▶ _Brano proposto_
★ ★ ★ ★

Colui che ama particolarmente una città ha tanti ricordi e li rivive in una maniera personale anche attraverso i racconti e le rimembranze di altri concittadini, magari più anziani.
I ricordi e l’amore per Alessandria li vivo in maniera passionale, quasi maniacale, a costo di diventar cattivo verso coloro che in qualunque modo ed a qualsiasi titolo la calpestano, la deridono, la maltrattano… e la demoliscono… soprattutto fisicamente.
Molti mi accusano di non aver qui le radici – ed in questo hanno ragione – (… e quindi – forse pensano – come può un figlio di calabresi essere affezionato in questa misura ad una città che non gli appartiene?).
Ragazzi! Questa bella città mi appartiene! Eccome se mi appartiene!
Appartiene a me molto più che ad altri (politicanti da strapazzo), che da essa hanno solo tratto profitto, l’hanno sfruttata per le loro squallide speculazioni personali e di partito.
I miei avi – è vero – erano calabresi da generazioni… e certamente nelle loro vene scorreva sangue greco, normanno, e chissà di quali altri popoli. Forse a causa di queste mie origini sudiste anche il mio amore, l’odio (per qualcuno) e l’attaccamento a questa città sono in me così radicati ed intensi; sono così forti che riescono a superare i sentimenti di alessandrinità che alberga in qualcuno, nativo mandrogno da più generazioni.

★ ★ ★ ★

▶ _Sezione dati_
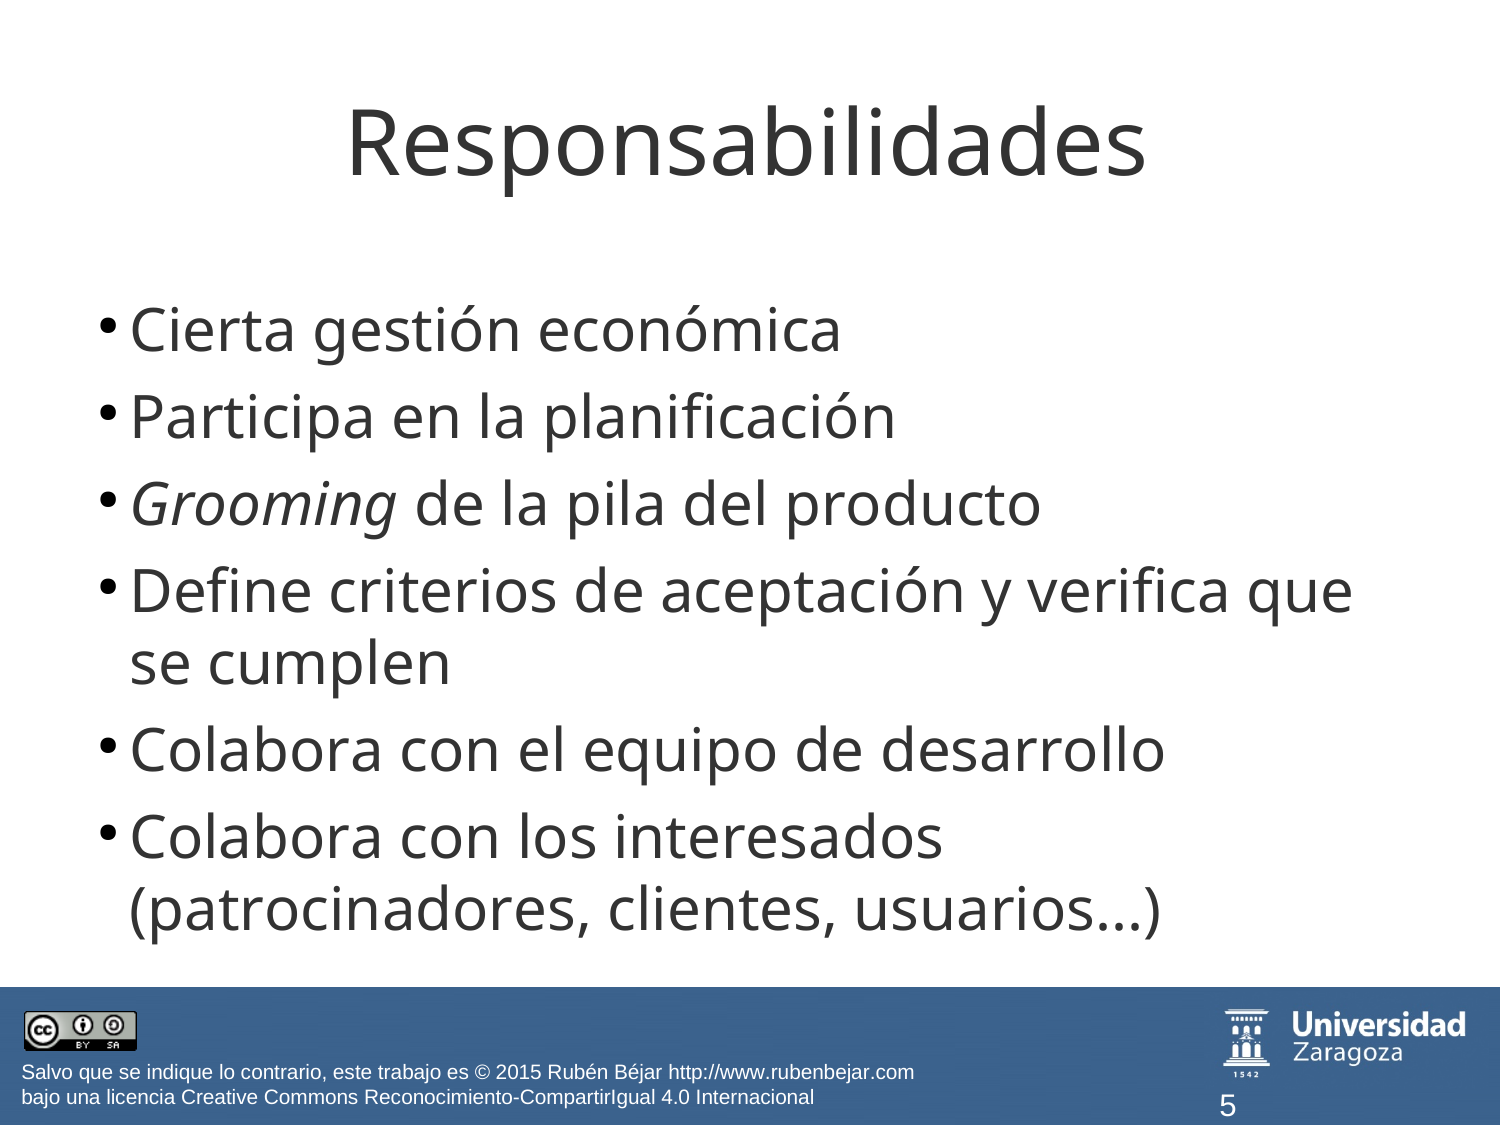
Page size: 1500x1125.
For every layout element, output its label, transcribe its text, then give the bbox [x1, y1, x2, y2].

★ ★ ★ ★

Riprendi il brano sull'amore per Alessandria dopo la sua ultima frase e proseguilo.

▶ _Svolgimento_
Se si uniscono questi motivi al fatto che io sia anche un collezionista di cartoline il quadro è chiaro e completo.
Le cartoline antiche – infatti – regalano mille finestre sul passato, sulle nostre strade, sui nostri negozi, sulla nostra gente di un tempo. E le mille finestre ci fanno vedere una città migliore, più interessante architettonicamente, più gradevole e vivibile sotto ogni punto di vista.
L’osservazione di antiche immagini, messe a confronto con la realtà che attualmente ci circonda, riesce a portare all’indignazione chi le guarda.
Ci si indigna contro quella classe politica, anzi, quelle classi politiche, le quali non hanno saputo (e voluto) difendere, tutelare e proteggere la città ma ne hanno sacrificato interi rioni, demolito palazzi di gran pregio, trasformato strade, palazzi e chiese nel finto intento di stare al passo coi tempi e donare ad essa modernità e migliorie. Ne hanno approfittato invece incessantemente e senza nessuno scrupolo per scopi infimi e personali!
Antichi amministratori (la a minuscola è d’obbligo) ignoranti ed ingordi e molti altri meno remoti – scaltri e mille volte più voraci di quelli del passato – si sono avvicendati nell’approfittare di ogni occasione per far i loro interessi alle spalle della storia, dell’architettura e del bello che questa città possedeva. (I conti bancari di qualche loro parente saprebbero raccontare molte cose…).
Grazie alla cartolina che oggi pubblichiamo si può vedere una Piazzetta della Lega Lombarda ancora a misura d’uomo, dove il Salotto della Città dimostra possedere ancora le caratteristiche di una sana vivibilità.
Queste peculiarità non sono sentimenti personali dettati dal viscerale amore, non sono sensazioni più o meno condivisibili. La bellezza del nostro passato è più che evidente a chiunque.
Mi può smentire chi non la pensasse come me.
Che cosa è una città senza luoghi dove poter stare insieme per parlare, per gustare le cose buone di bar e gelaterie e per godere la vista del passeggio della gente e (soprattutto) delle belle fanciulle, stando comodamente seduti in un dehor?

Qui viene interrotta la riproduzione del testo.